Work task 1: Check whether each statement agrees with the thread about the grass that survived a chemical burndown. Answer yes or no, and quote the words of the thread that decide it: (a) The burndown was applied on July 21. (b) The extension agent said beaked panic grass is known to be resistant to glyphosate. (c) The greasegrass has roots with rhizomes.
Work task 2: Revise a passage of the thread about the grass that survived a chemical burndown. Begin at the words "This is on 30" and stop after "post those tomorrow.", and put "fescue" in place of "orchard grass".
Work task 3: Pick up the thread about the grass that survived a chemical burndown, and continue it after its last sentence.

Text for analysis:

______

# Did a chemical burndown, but this grass wouldn't die. What is it???



## LsHay (Nov 4, 2020)

The burndown (Roundup, dicamba, 2, 4-d on July 21) stunted it but didn't kill it (last photo). It's also in my lawn (first photo), and the photo with sky is to show the seedhead.

What is it and how do I kill it???


----------



## blakjak (Aug 4, 2021)

Middle pic is a bit out of focus but could be redtop?


----------



## broadriverhay (Jun 13, 2014)

Could it be Vassey Grass ?


----------



## broadriverhay (Jun 13, 2014)

I’m sure Weedman will chime in and give some advice. No need for me to express my ignorance when he can get it all correct the first time.


----------



## weedman (Jul 12, 2019)

It is hard to tell from the pic of the seedhead. If you can grab a pic or two in better lighting I can probably tell you for sure. Right off hand, I’d say it looks like a Tridens species (ours down south I called purpletop), but the foliage doesn’t look quite right. Post up additional pics and we shall see.


----------



## LsHay (Nov 4, 2020)

Well, folks, it's been an interesting day. Turns out those are photos of two different weeds. My first clue was when I dug up the roots and they were not the same. The nice green one with the lovely purple seedhead (in the lawn, not sprayed) appears to be greasegrass which has nice, simple roots. I didn't find it in the burndown residue to I guess the herbicide killed whatever greasegrass might have been in the field.

The one that was sprayed but not killed appears to be beaked panic grass (panicum anceps).

The beaked panic grass had roots with rhizomes. It also had a different color seedhead but I put that down to the herbicide changing the color as the plant died.

Now, how to kill it? I'm told it takes a non-specific herbicide like... glyphosate! Been there, done that, it didn't kill it, now what? The local extension agent who helped me identify these two weeds suggested trying paraquat or another round of glyphosate. He said beaked panic grass is not known to be resistant to glyphosate but because of their extensive rhizome network, they can pull additional self-sustaining nutrients from one plant to another.

So at this point, I'm not sure how to proceed. Would a stronger concentration of glyphosate knock it out? Additionally, there is some nice, new dogbane popping up through the residue, the horsenettle was not completely killed first time around, and there are a few milkweed plants (which I thought I'd just dig up).

This is on 30 acres that I'm hoping to seed with orchard grass within a couple weeks. I contracted out the original spraying, but intend to spot spray myself where necessary. What else do I have to do, right? : /

If anyone is dying to see photos of the roots, I'll post those tomorrow.

Thanks, all.


----------



## danwi (Mar 6, 2015)

A few years ago I was going to spray out a field of orchard grass and alfalfa using glyphosate and 24d when I pulled into the field and started spraying it was taller and more mature then I was thinking, I sprayed the headland and started down the field and I stopped and decided to leave it in hay one more year because it looked so good. Where I sprayed it killed the alfalfa but the orchard grass just took off and grew nice hay.

______

Supplied information:
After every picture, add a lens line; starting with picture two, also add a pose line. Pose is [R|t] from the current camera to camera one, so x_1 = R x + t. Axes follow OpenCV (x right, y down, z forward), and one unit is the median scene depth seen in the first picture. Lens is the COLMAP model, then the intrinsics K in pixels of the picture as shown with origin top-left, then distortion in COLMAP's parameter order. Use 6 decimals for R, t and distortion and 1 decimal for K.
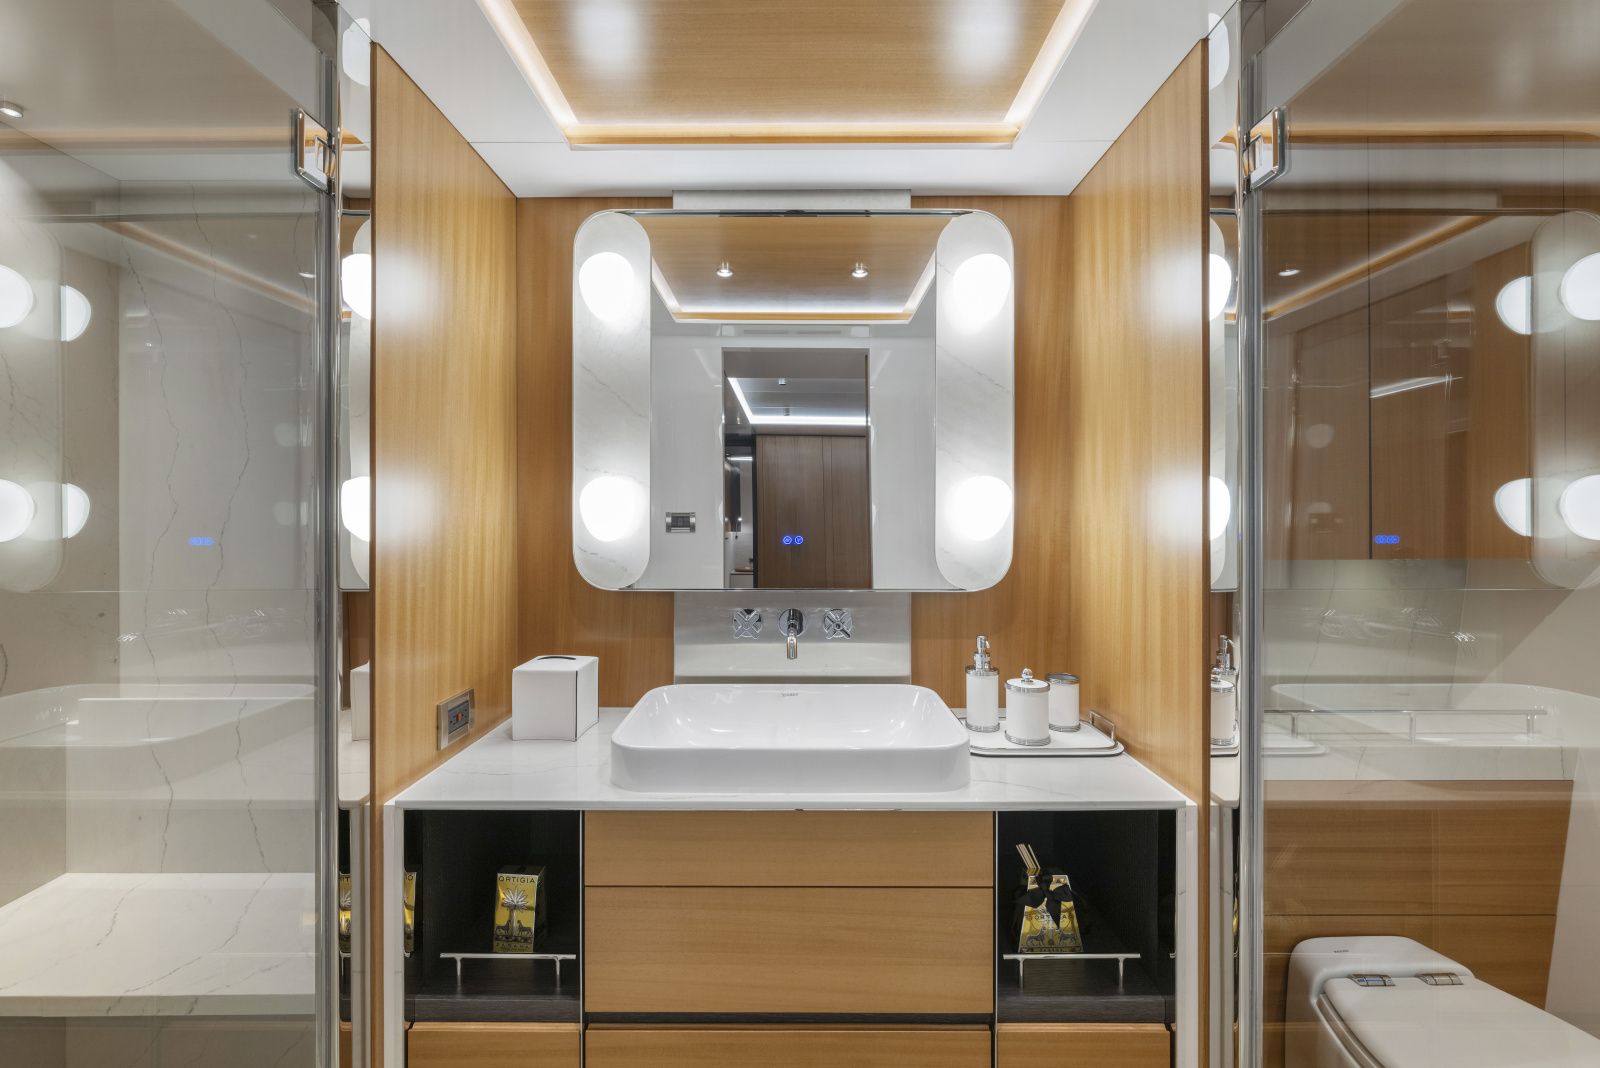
lens RADIAL K [[666.8, 0, 802.2], [0, 666.8, 570.0], [0, 0, 1]] dist [-0.000685, -0.000036]
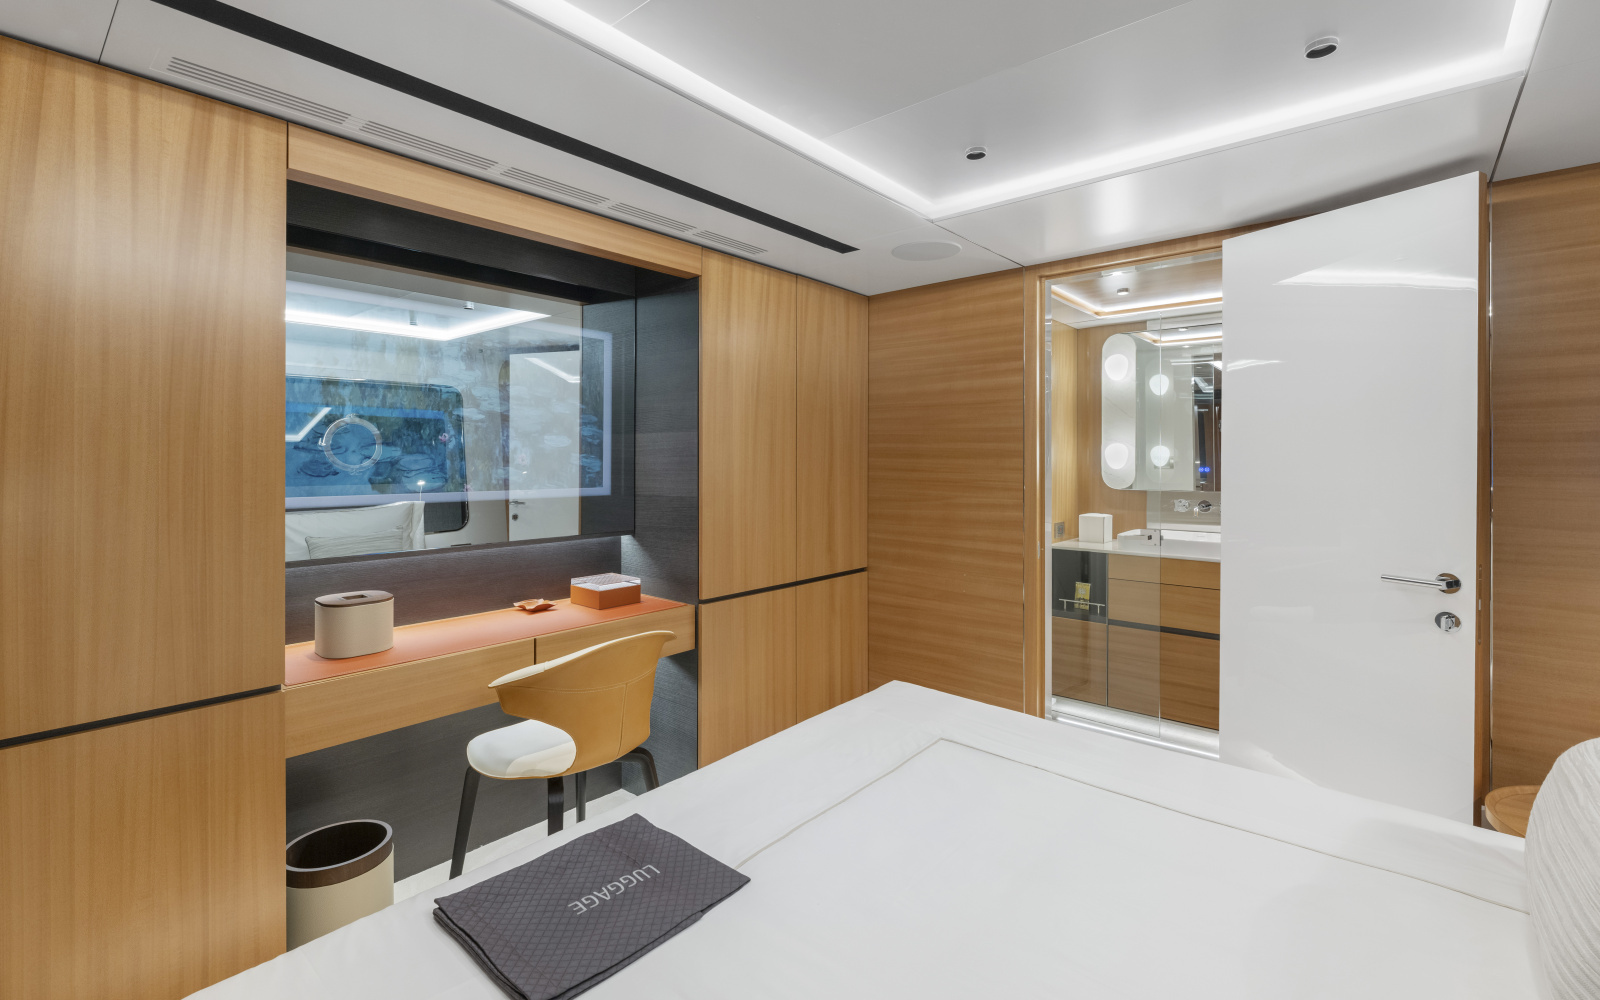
lens RADIAL K [[717.6, 0, 797.9], [0, 717.6, 460.2], [0, 0, 1]] dist [-0.001964, -0.000812]
pose [[0.765185, -0.000629, -0.643810, 0.571531], [-0.001941, 0.999993, -0.003283, -0.071544], [0.643807, 0.003762, 0.765179, -1.972542]]
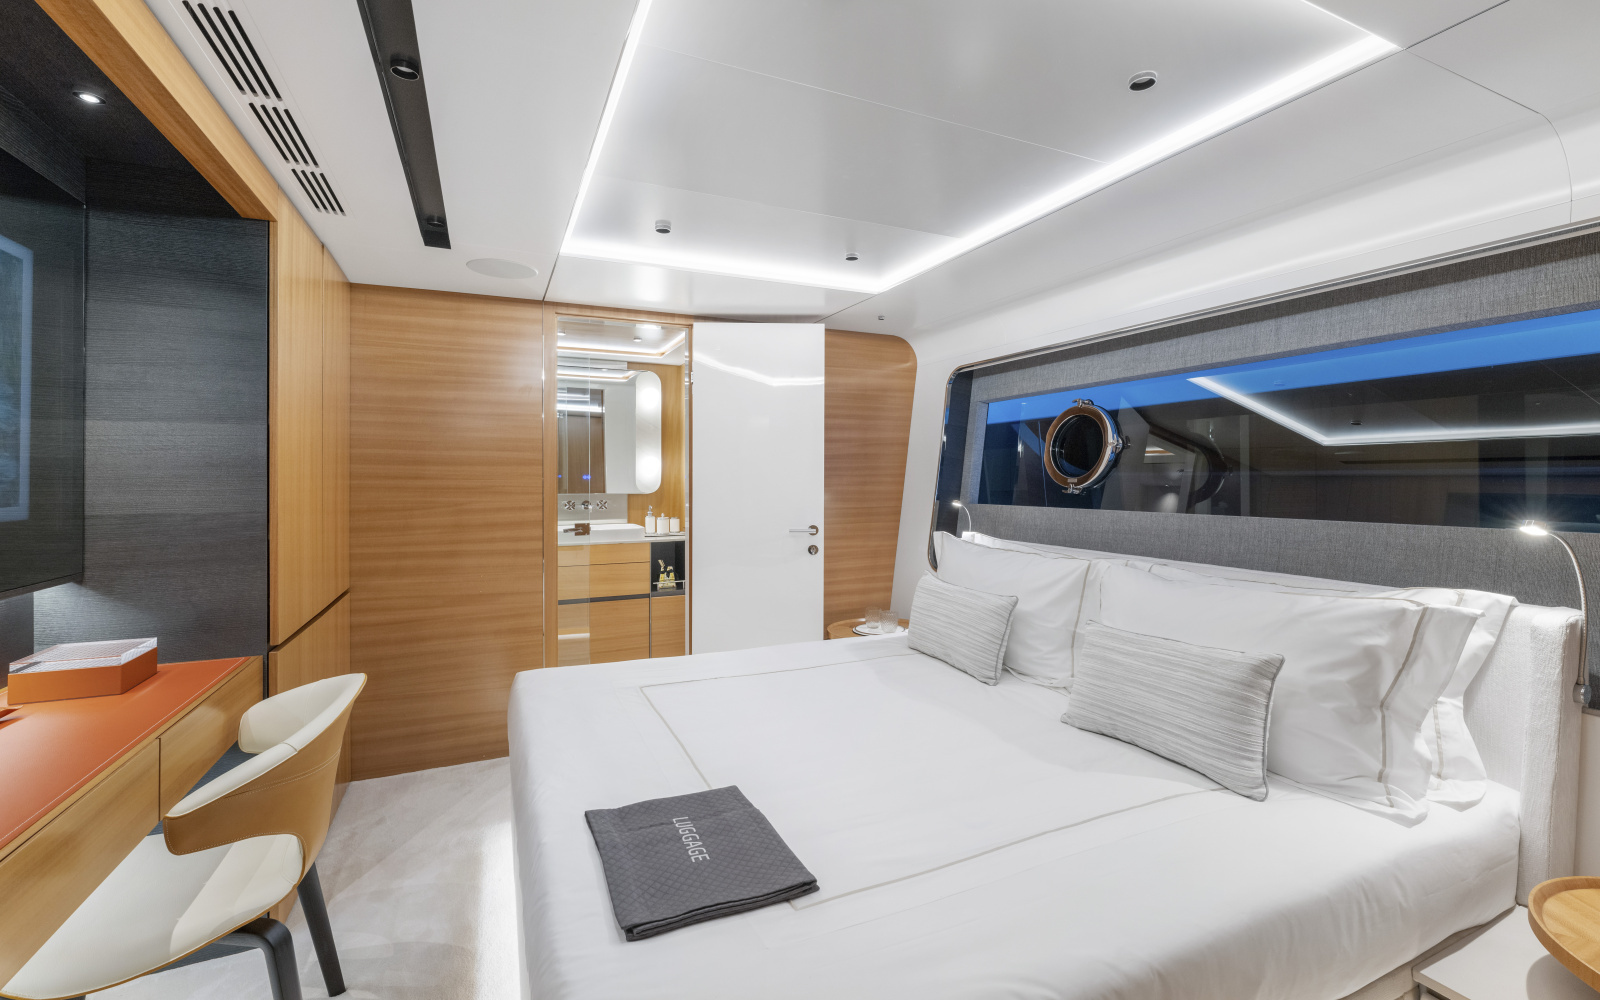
lens RADIAL K [[660.6, 0, 798.1], [0, 660.6, 478.1], [0, 0, 1]] dist [0.000047, -0.000011]
pose [[0.906187, -0.006329, 0.422829, -0.465046], [0.006153, 0.999979, 0.001781, -0.041616], [-0.422832, 0.000987, 0.906208, -2.344676]]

______

Response area 1:
(a) Yes: "Roundup, dicamba, 2, 4-d on July 21"
(b) No: "He said beaked panic grass is not known to be resistant to glyphosate"
(c) No: "appears to be greasegrass which has nice, simple roots"

Response area 2:
This is on 30 acres that I'm hoping to seed with fescue within a couple weeks. I contracted out the original spraying, but intend to spot spray myself where necessary. What else do I have to do, right? : /

If anyone is dying to see photos of the roots, I'll post those tomorrow.

Response area 3:
----------



## LsHay (Nov 4, 2020)

Wow. Seems like this stuff is more art than science.


----------



## weedman (Jul 12, 2019)

LsHay, what rate of gly did you use the first time?


----------



## Markpnw (Dec 27, 2019)

Well the biggest thing is you applied it in July. The best time to apply is do an application in the fall then do 2 more in the spring. 2-4d and dicamba don’t kill grass only broadleaf. That said if I were you, I would spray glyphosate around 2pints an acre then plow it over in 2-4days. Then wait for any kind of regrowth and spray glyphosate with 24d or dicamba because you’ll probably have broadleaf pop up as well. That way you damage the grass and destroy the rootsystem and will not allow for recovery.


----------



## LsHay (Nov 4, 2020)

weedman said:


> LsHay, what rate of gly did you use the first time?


1 1/2 quarts/acre


----------



## weedman (Jul 12, 2019)

I would have thought that rate would’ve killed it. If it were stressed from drought, all bets would be off. Otherwise, I would’ve expected it to work. You are using relatively new glyphosate?


----------



## broadriverhay (Jun 13, 2014)

Does the age of glyphosate determine it’s effectiveness?


----------



## weedman (Jul 12, 2019)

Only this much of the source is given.